Brief Review — Jurassic-1: Technical Details and Evaluation
Jurassic-1 Technical details and evaluation,
Jurassic-1, by AI21 Labs,
2021 White Paper, Over 70 Citations (Sik-Ho Tsang @ Medium)
- Jurassic-1 is a pair of auto-regressive language models recently released by AI21 Labs, consisting of J1-Jumbo, a 178B-parameter model, and J1-Large, a 7B-parameter model.
- Their performance is compared with GPT-3.
- The models are based on the decoder module of the Transformer architecture with the modifications proposed by GPT-2.
- Input tokens are first converted to vector representation with an nvocab-by-dmodel embedding matrix.
- The architecture is composed of nlayers Transformer layers using a hidden dimension dmodel, each equipped with a self-attention module with nheads attention heads of size dhead and a feed-forward module.
- The design is based on a recently proposed theory (Levine et al., 2020) for the depth-to-width expressivity tradeoff.
Specifically, for a parameter budget of 175B (not including embedding matrix), the optimal depth should be around 80 layers, far from the 96 layers used by GPT-3 175B.
- However, 76 layers are used rather than 80 layers because of various hardware considerations during both training and inference.
In the benchmarks, comparing the proposed architecture against GPT-3 175B on the same hardware configuration, J1 has modest benefits in training time (1.5% speedup per iteration), but significant runtime gains in batch inference (7%) and text generation (up to 23%).
1.2. Large Vocabulary for Tokenization Efficiency
- A SentencePiece tokenizer with a larger budget of 256K vocabulary items and without restricting it to word boundaries, is trained.
The vocabulary embedding for J1-Jumbo, for example, requires 3.6B parameters, which are just 2% of all parameters.
On almost all corpora, Jurassic-1 models are well ahead of their GPT-3’s counterparts.
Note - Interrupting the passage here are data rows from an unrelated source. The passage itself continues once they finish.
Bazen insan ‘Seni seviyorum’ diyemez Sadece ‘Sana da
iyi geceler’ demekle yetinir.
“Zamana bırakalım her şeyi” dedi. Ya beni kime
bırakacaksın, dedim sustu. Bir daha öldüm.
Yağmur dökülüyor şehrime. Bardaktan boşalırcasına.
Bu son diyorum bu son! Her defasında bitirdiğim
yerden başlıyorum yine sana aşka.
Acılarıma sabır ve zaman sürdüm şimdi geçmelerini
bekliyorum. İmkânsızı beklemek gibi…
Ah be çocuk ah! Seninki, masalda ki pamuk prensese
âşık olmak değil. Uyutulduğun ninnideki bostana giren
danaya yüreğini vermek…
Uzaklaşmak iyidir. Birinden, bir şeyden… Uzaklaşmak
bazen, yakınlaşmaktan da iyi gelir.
On some tasks, the Jurassic-1 models come ahead and in some GPT-3. On average, both models attain the same performance.
J1-Large is able to attain better results by allowing for more training examples to fit in the prompt for the same number of tokens.
Jurassic-1 models are marginally less biased than GPT-3, but bare in mind that this is merely one benchmark.
Jurassic-1 models can predict text from a broader set of domains (web, academic, legal, source code, and more) than GPT-3, achieve comparable performance in zero-shot settings, and can be superior to GPT-3 in few-shot due to their ability to fit more examples into a prompt.
In all cases, J1 models perform either on par or better than their GPT-3 counterparts.